APPENDICE
I
Nous donnons ici quatre légendes bretonnes, recueillies dans le Morbihan et le Finistère, et qui feront connaître l'esprit du pays où elles sont nées. La Lande de Lanvaux et la Cathédrale sont extraites du livre de M. le docteur A. Fouquet, intitulé Contes, légendes et chansons du Morbihan ; la légende de Saint Christophe a été publiée par M. du Chalard, et celle du Chêne de la Laita par M. du Laurens de la Barre, dans la Revue de Bretagne et de Vendée.
LA LANDE DE LANVAUX.
Des bords de l'Ars aux rives de la Claie s'étend une immense plaine, où le voyageur ne saurait trouver une ombre contre le soleil, un abri contre le vent, un refuge contre la pluie.
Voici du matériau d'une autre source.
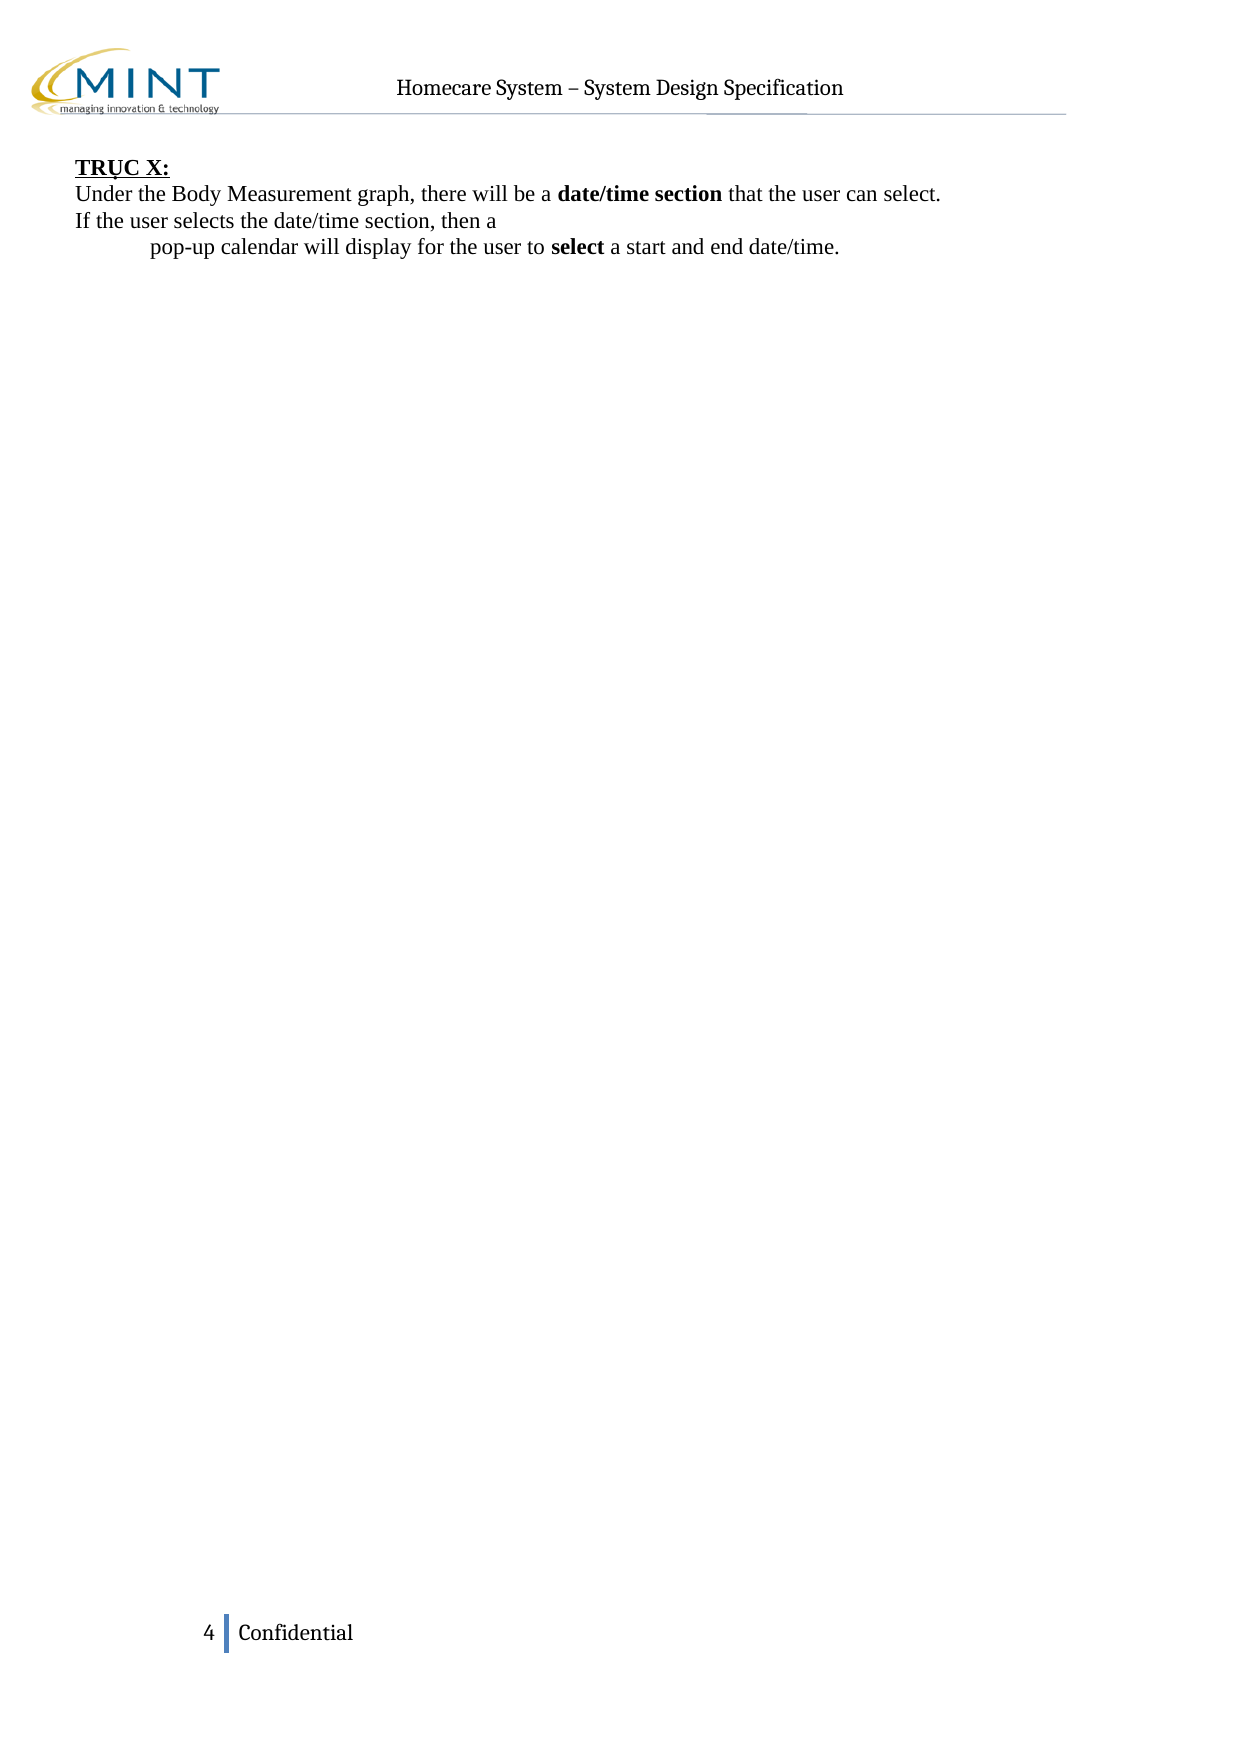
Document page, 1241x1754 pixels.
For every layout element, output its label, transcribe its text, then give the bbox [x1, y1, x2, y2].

picture [31, 48, 220, 115]
text TRỤC X: [75, 154, 1165, 180]
text pop-up calendar will display for the user to select a start and end date/time. [75, 233, 1165, 259]
text If the user selects the date/time section, then a [75, 207, 1165, 233]
text Under the Body Measurement graph, there will be a date/time section that the user can select. [75, 180, 1165, 207]
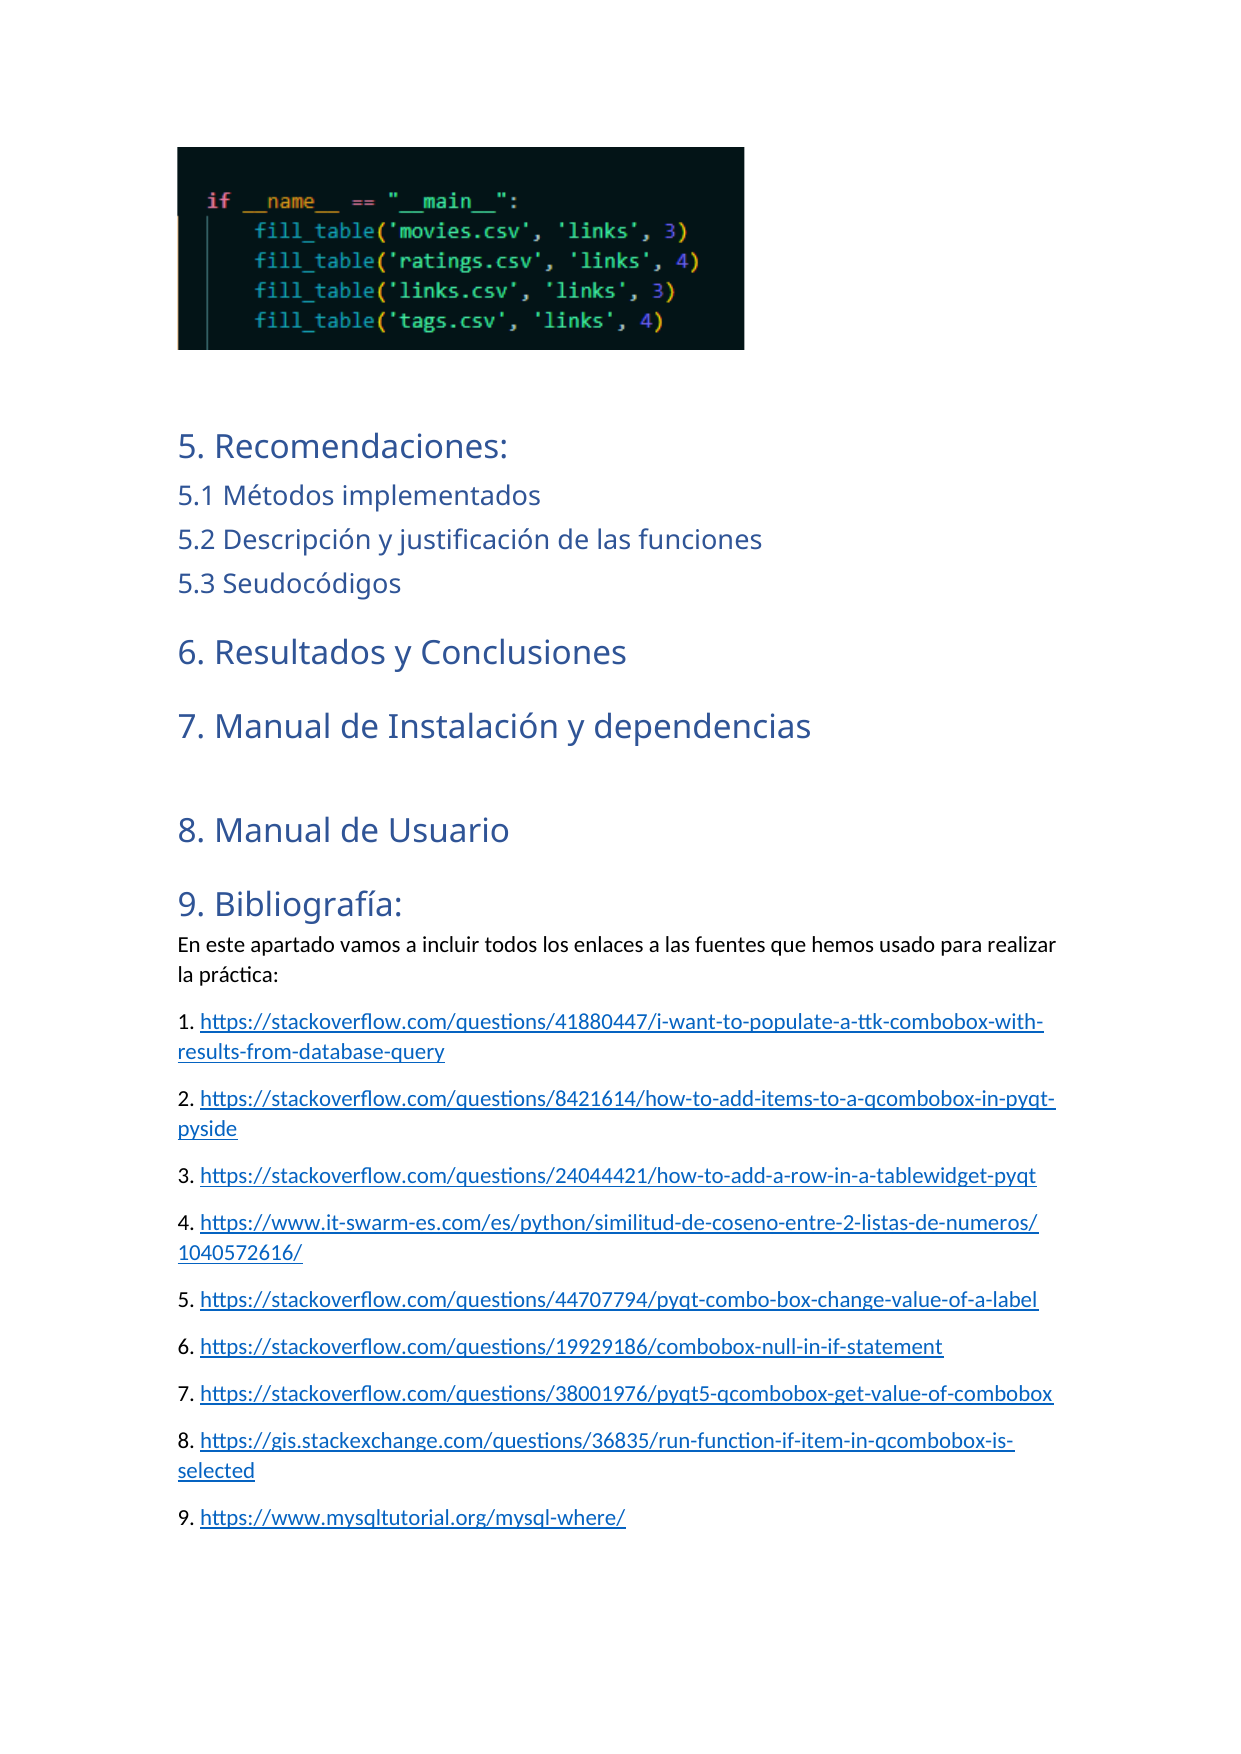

Les pieds n'y foulent que des bruyères desséchées et des ajoncs rabougris ; l'oreille n'y entend que les cris plaintifs des vanneaux et les chants stridents des grillons ; l'œil n'y découvre que des rochers brisés et des blocs bouleversés sur les sommets pelés de ce désert.
Là, point de ruisseau qui serpente et qui murmure, point de source qui filtre sous des gazons fleuris, point de lac azuré qui réfléchisse un feuillage ombreux, mais des marais fangeux dans les bas-fonds, des fondrières boueuses sous des herbes raides et sombres, un étang aux eaux rouillées dont les tristes bords n'ont pas un arbre, pas une fleur, pas un glayeul.
Un jour que j'étais assis rêveur au pied d'un menhir mutilé et que j'embrassais du regard le vaste et lugubre horizon qui s'étendait devant moi, un jeune pâtre, abandonnant son maigre troupeau, vint, avec la douce familiarité de l'enfance, s'asseoir près de moi, et, sans craindre d'être indiscret, me dit : « — Savez-vous, Monsieur, pourquoi la lande de Lanvaux est si nue, et pourquoi les pierres y sont toutes brisées ? — Non, mon enfant, répondis-je ; mais le sais-tu, toi ? — Oh ! oui, Monsieur, ma grand'mère, qui est bien vieille et qui sait bien des choses, m'a dit comment cela est arrivé. — Eh bien, raconte-moi, petit, ce que ta grand'mère t'a appris.
« — Il y a bien longtemps, bien longtemps, que de Molac à Pleucadeuc, on comptait bien des villages sur cette lande : un de ces villages, entouré de courtils et de vergers, s'élevait là où vous voyez l'étang de Coëtdelo.